# JOB
Rewrite the records below, substituting "dokumentų valdymo sistemoje" for every instance of "Avilyje" and keeping all other text as it stands.

# LISTING
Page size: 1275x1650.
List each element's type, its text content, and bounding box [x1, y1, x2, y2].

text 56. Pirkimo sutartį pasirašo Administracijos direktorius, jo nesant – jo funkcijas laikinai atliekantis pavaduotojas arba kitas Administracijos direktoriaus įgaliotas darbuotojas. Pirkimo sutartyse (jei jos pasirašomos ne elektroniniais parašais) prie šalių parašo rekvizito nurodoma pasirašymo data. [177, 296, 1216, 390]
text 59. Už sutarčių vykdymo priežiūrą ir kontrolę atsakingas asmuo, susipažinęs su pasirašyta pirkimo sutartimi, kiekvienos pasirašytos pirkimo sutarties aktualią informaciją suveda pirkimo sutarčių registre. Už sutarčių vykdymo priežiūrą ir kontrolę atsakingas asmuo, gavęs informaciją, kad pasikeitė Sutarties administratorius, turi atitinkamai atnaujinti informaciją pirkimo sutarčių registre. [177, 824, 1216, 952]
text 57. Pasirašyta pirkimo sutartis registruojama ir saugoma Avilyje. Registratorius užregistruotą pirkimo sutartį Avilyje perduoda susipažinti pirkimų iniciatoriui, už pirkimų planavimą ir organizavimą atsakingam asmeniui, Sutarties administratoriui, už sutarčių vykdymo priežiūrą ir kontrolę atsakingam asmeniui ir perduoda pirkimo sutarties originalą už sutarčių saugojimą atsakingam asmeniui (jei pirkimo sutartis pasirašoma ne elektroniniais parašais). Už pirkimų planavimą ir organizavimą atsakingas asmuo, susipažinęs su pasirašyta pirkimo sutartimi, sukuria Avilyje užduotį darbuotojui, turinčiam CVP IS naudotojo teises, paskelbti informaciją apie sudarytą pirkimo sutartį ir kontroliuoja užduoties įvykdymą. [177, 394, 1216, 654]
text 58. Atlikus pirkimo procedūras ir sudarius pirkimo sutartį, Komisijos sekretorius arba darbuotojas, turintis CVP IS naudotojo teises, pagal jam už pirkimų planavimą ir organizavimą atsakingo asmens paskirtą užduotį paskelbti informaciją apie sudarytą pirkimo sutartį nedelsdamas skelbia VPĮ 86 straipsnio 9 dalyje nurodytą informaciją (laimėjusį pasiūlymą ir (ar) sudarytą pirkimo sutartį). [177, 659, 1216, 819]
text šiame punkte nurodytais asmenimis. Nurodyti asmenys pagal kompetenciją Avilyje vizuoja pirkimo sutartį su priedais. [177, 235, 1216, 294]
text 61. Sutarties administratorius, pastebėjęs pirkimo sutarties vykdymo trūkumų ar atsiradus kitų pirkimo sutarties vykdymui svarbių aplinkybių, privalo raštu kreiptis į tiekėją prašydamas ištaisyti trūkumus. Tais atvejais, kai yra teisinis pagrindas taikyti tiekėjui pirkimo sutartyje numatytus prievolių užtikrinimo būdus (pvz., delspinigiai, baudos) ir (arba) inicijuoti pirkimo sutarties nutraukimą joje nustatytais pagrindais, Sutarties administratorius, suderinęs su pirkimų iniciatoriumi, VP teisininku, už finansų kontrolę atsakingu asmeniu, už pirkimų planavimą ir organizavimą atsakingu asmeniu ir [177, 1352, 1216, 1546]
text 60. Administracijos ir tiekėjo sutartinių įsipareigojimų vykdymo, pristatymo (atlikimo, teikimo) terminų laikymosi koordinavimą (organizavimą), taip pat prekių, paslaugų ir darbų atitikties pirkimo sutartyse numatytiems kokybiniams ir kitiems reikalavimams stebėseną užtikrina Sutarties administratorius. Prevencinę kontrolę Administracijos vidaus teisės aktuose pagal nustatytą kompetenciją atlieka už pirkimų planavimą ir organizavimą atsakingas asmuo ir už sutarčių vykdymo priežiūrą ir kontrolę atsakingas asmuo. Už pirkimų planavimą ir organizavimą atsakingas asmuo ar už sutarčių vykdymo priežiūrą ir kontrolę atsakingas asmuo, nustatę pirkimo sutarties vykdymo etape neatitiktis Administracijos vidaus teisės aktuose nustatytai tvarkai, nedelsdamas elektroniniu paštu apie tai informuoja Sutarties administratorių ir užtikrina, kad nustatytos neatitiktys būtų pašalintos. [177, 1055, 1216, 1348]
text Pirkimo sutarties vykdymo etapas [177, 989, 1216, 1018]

# RESULT BELOW
Page size: 1275x1650.
List each element's type, its text content, and bounding box [x1, y1, x2, y2].

text 56. Pirkimo sutartį pasirašo Administracijos direktorius, jo nesant – jo funkcijas laikinai atliekantis pavaduotojas arba kitas Administracijos direktoriaus įgaliotas darbuotojas. Pirkimo sutartyse (jei jos pasirašomos ne elektroniniais parašais) prie šalių parašo rekvizito nurodoma pasirašymo data. [177, 296, 1216, 390]
text 59. Už sutarčių vykdymo priežiūrą ir kontrolę atsakingas asmuo, susipažinęs su pasirašyta pirkimo sutartimi, kiekvienos pasirašytos pirkimo sutarties aktualią informaciją suveda pirkimo sutarčių registre. Už sutarčių vykdymo priežiūrą ir kontrolę atsakingas asmuo, gavęs informaciją, kad pasikeitė Sutarties administratorius, turi atitinkamai atnaujinti informaciją pirkimo sutarčių registre. [177, 824, 1216, 952]
text 57. Pasirašyta pirkimo sutartis registruojama ir saugoma dokumentų valdymo sistemoje. Registratorius užregistruotą pirkimo sutartį dokumentų valdymo sistemoje perduoda susipažinti pirkimų iniciatoriui, už pirkimų planavimą ir organizavimą atsakingam asmeniui, Sutarties administratoriui, už sutarčių vykdymo priežiūrą ir kontrolę atsakingam asmeniui ir perduoda pirkimo sutarties originalą už sutarčių saugojimą atsakingam asmeniui (jei pirkimo sutartis pasirašoma ne elektroniniais parašais). Už pirkimų planavimą ir organizavimą atsakingas asmuo, susipažinęs su pasirašyta pirkimo sutartimi, sukuria dokumentų valdymo sistemoje užduotį darbuotojui, turinčiam CVP IS naudotojo teises, paskelbti informaciją apie sudarytą pirkimo sutartį ir kontroliuoja užduoties įvykdymą. [177, 394, 1216, 654]
text 58. Atlikus pirkimo procedūras ir sudarius pirkimo sutartį, Komisijos sekretorius arba darbuotojas, turintis CVP IS naudotojo teises, pagal jam už pirkimų planavimą ir organizavimą atsakingo asmens paskirtą užduotį paskelbti informaciją apie sudarytą pirkimo sutartį nedelsdamas skelbia VPĮ 86 straipsnio 9 dalyje nurodytą informaciją (laimėjusį pasiūlymą ir (ar) sudarytą pirkimo sutartį). [177, 659, 1216, 819]
text šiame punkte nurodytais asmenimis. Nurodyti asmenys pagal kompetenciją dokumentų valdymo sistemoje vizuoja pirkimo sutartį su priedais. [177, 235, 1216, 294]
text 61. Sutarties administratorius, pastebėjęs pirkimo sutarties vykdymo trūkumų ar atsiradus kitų pirkimo sutarties vykdymui svarbių aplinkybių, privalo raštu kreiptis į tiekėją prašydamas ištaisyti trūkumus. Tais atvejais, kai yra teisinis pagrindas taikyti tiekėjui pirkimo sutartyje numatytus prievolių užtikrinimo būdus (pvz., delspinigiai, baudos) ir (arba) inicijuoti pirkimo sutarties nutraukimą joje nustatytais pagrindais, Sutarties administratorius, suderinęs su pirkimų iniciatoriumi, VP teisininku, už finansų kontrolę atsakingu asmeniu, už pirkimų planavimą ir organizavimą atsakingu asmeniu ir [177, 1352, 1216, 1546]
text 60. Administracijos ir tiekėjo sutartinių įsipareigojimų vykdymo, pristatymo (atlikimo, teikimo) terminų laikymosi koordinavimą (organizavimą), taip pat prekių, paslaugų ir darbų atitikties pirkimo sutartyse numatytiems kokybiniams ir kitiems reikalavimams stebėseną užtikrina Sutarties administratorius. Prevencinę kontrolę Administracijos vidaus teisės aktuose pagal nustatytą kompetenciją atlieka už pirkimų planavimą ir organizavimą atsakingas asmuo ir už sutarčių vykdymo priežiūrą ir kontrolę atsakingas asmuo. Už pirkimų planavimą ir organizavimą atsakingas asmuo ar už sutarčių vykdymo priežiūrą ir kontrolę atsakingas asmuo, nustatę pirkimo sutarties vykdymo etape neatitiktis Administracijos vidaus teisės aktuose nustatytai tvarkai, nedelsdamas elektroniniu paštu apie tai informuoja Sutarties administratorių ir užtikrina, kad nustatytos neatitiktys būtų pašalintos. [177, 1055, 1216, 1348]
text Pirkimo sutarties vykdymo etapas [177, 989, 1216, 1018]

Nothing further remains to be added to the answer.